IDC expects the financial services institutions (FSIs) to seek cloud services as recourse should scalability and availability requirements increase. It anticipates an era of accelerated cloud adoption for the financial services industry in the region in the next few years.
IDC points to a confluence of greater willingness by banks to take on various models of cloud (private, public, and hybrid), increased regulatory clarity on cloud use by banks, and sheer growth in banking requirements (compute, storage, networking, and application workloads) that inevitably call for the cloud.
The IDC State of Cloud in Financial Services Industry for Asia/Pacific excluding Japan (APEJ) 2020 noted that public cloud is playing a critical role in the bank’s modernization efforts. More than 40% of APEJ FSIs already run workloads and IT jobs, either in part or in full, in a multitenant public cloud.
Additionally, close to 30% of the banks that are currently running workloads in the private cloud now plan to move a percentage of these to the public cloud – with some having firm plans to move within 24 months.
All about cloud
IDC predicts that the public cloud spend by APEJ FSIs will grow close to four times to US$13.9 billion in 2023 from a spend of US$3.6 billion in 2018, growing at a compound annual growth rate of over 30%. This spending reached US$5 billion in 2019. Despite the COVID-19 situation, we expect this growth to continue with a slight uptick.
William Lee, research director for IDC Asia/Pacific’s Cloud Services Research Program, said that cloud adoption has reached critical mass with 65% of FSI organization’s workloads reported to be in private and/or public cloud environments.
“Cloud is a significant component of the business transformation and innovation journey. With demand for cloud-based application development platforms and data management growing significantly in the region, leading FSIs are pushing hard to bring new offerings to the market and leverage developer capabilities in the areas of artificial intelligence (AI), machine learning, and internet of things (IoT),” Lee opined.
He added that hybrid multi-cloud strategy is becoming the new normal for many financial services institutions in Asia/Pacific.
The future is multi-cloud
“Going forward, we will see more examples of banks and other institutions that start to embrace the hybrid multi-cloud environment. The narrative is no more entirely focused on cost takeout, but also on the benefits of business agility, speed of innovation, scalability, manageability, and IT expertise as these advantages now become top of mind for the decision-makers," added Sneha Kapoor, research manager at IDC Financial Insights Asia/Pacific.

::::

> **Activity**: Continue the article on cloud adoption by Asia/Pacific financial services institutions, starting right after its last sentence.

[Dataset entries]
::::

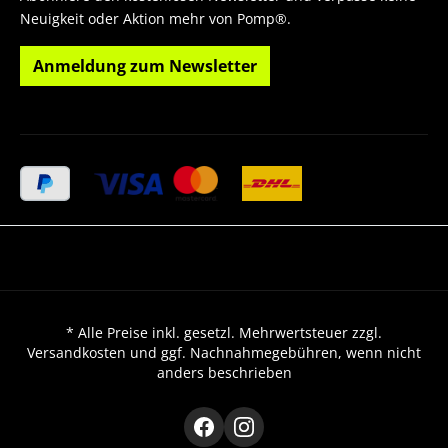
Neuigkeit oder Aktion mehr von Pomp®.
Anmeldung zum Newsletter
* Alle Preise inkl. gesetzl. Mehrwertsteuer zzgl.
Versandkosten und ggf. Nachnahmegebühren, wenn nicht
anders beschrieben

::::

> **Answer**:
The resolve to move more workloads to PaaS and IaaS is becoming more evident. Kapoor pointed to the underlying benefits and opportunities with PaaS and IaaS have encouraged many institutions to make this move.
“Moreover, SaaS is already reaching a saturation point in the APEJ financial services industry. Other factors that are driving this shift include increasing trust in the cloud, unavailability of the right skill sets, and the move towards more critical applications. Having leveraged the SaaS model for some time now, institutions have now gained experience and confidence in modernizing more critical applications to adjacent models," she further elaborated.
Lee also discussed the significant decrease in non-cloud spending by the financial services institutions, especially banks, which has been largely driven by the shift in SaaS situations – where legacy applications were replaced by turnkey solutions provided by public cloud platforms. The decline has significantly benefited public cloud budgets.
With the steady stream of innovative new cloud services from major public cloud service providers to include a wide variety of AI-related services, blockchain services, IoT back-end services, AR/VR back-end services, robotics back-end services, encryption services, container services, serverless computing services, and new computing hardware services (GPUs, FPGAs, AI-optimized processors, and quantum computers), IDC expects the pace of IT innovation launches on public clouds will continue to accelerate.